7. Manage reporting/submission/distribution of safety reports/updates/ information (e.g. SAE, SR, IN, PSUR, Biannual SUSAR Listing, DSUR) to Local Health Authorities (LHA) and/or clinical operations.
8. Work with other local/global PVO associates to ensure accurate evaluation of safety data.
9. Interact and exchange relevant safety information with LHA, PVO associates, other functional groups and third party contractor, if applicable.
10. Support in developing, updating and implementing local procedures
to ensure compliance with PVO global procedures and national requirements.
11. Perform reconciliation with other departments (e.g. Medical Information, Quality Assurance and third party contractor, if applicable) for potential AEs resulting from medical inquiries and quality related complaints.
12. Management and maintenance of all relevant PVO databases.
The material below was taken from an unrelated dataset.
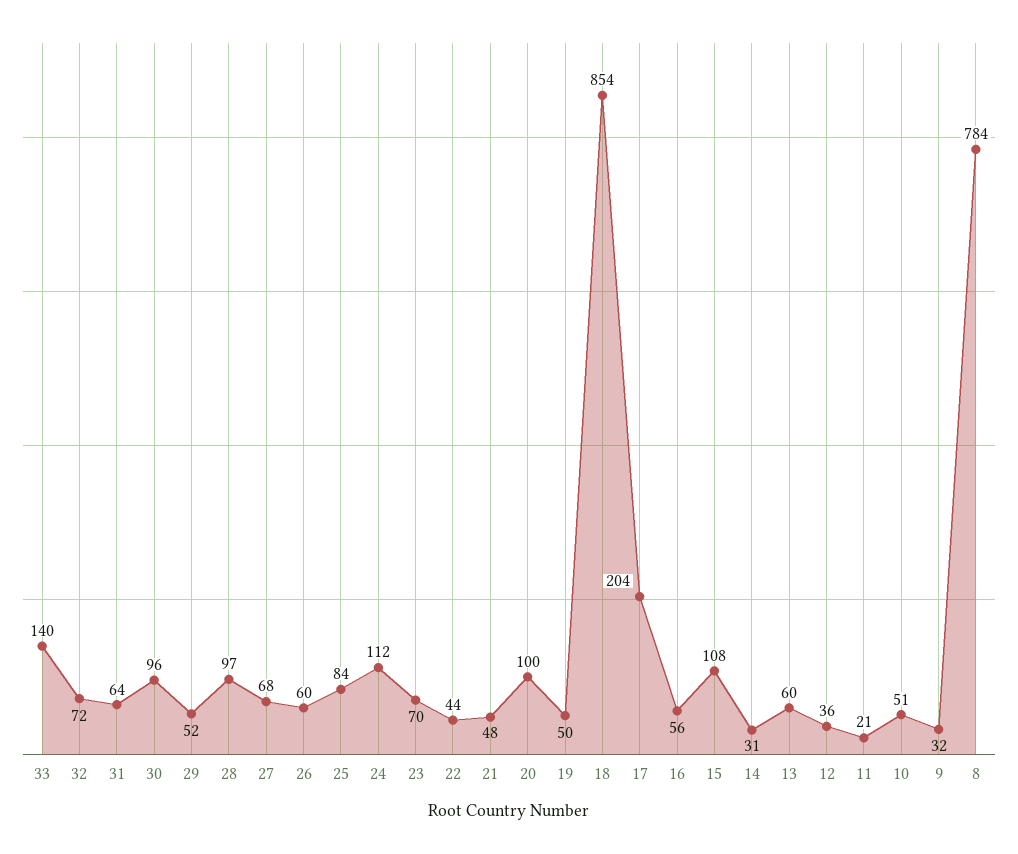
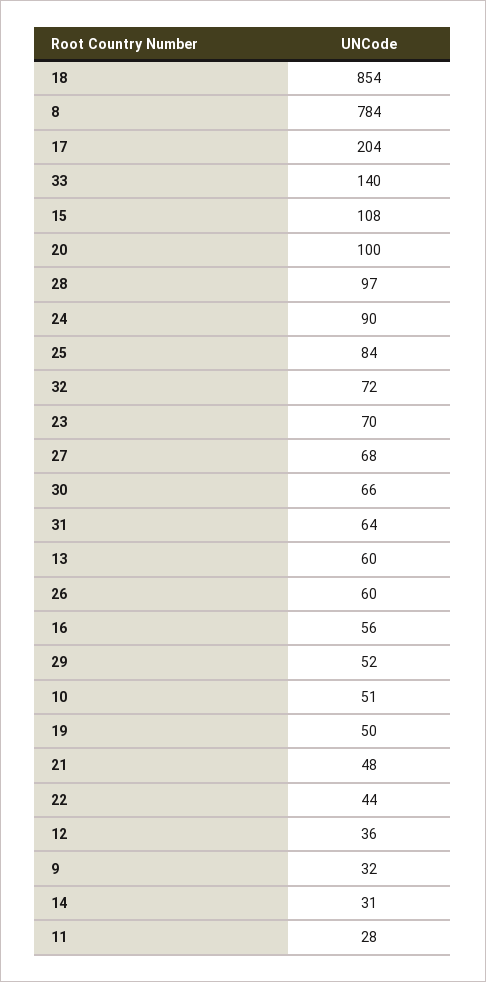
30: 96 -> 66
24: 112 -> 90
11: 21 -> 28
13. Prepare and submit KPI reports on compliance in a timely manner including identification of root cause(s) for late reporting to LHA, development and implementation of corrective action(s) as needed.
Desired profile
Education:
Secondary Education/A degree in medicine or pharmacy
Language:
Danish fluently. Intermediate/fluent knowledge of English (oral and written)
Experience:
Preferably experience on similar position in drug safety or drug registration or
clinical research department would be an additional asset.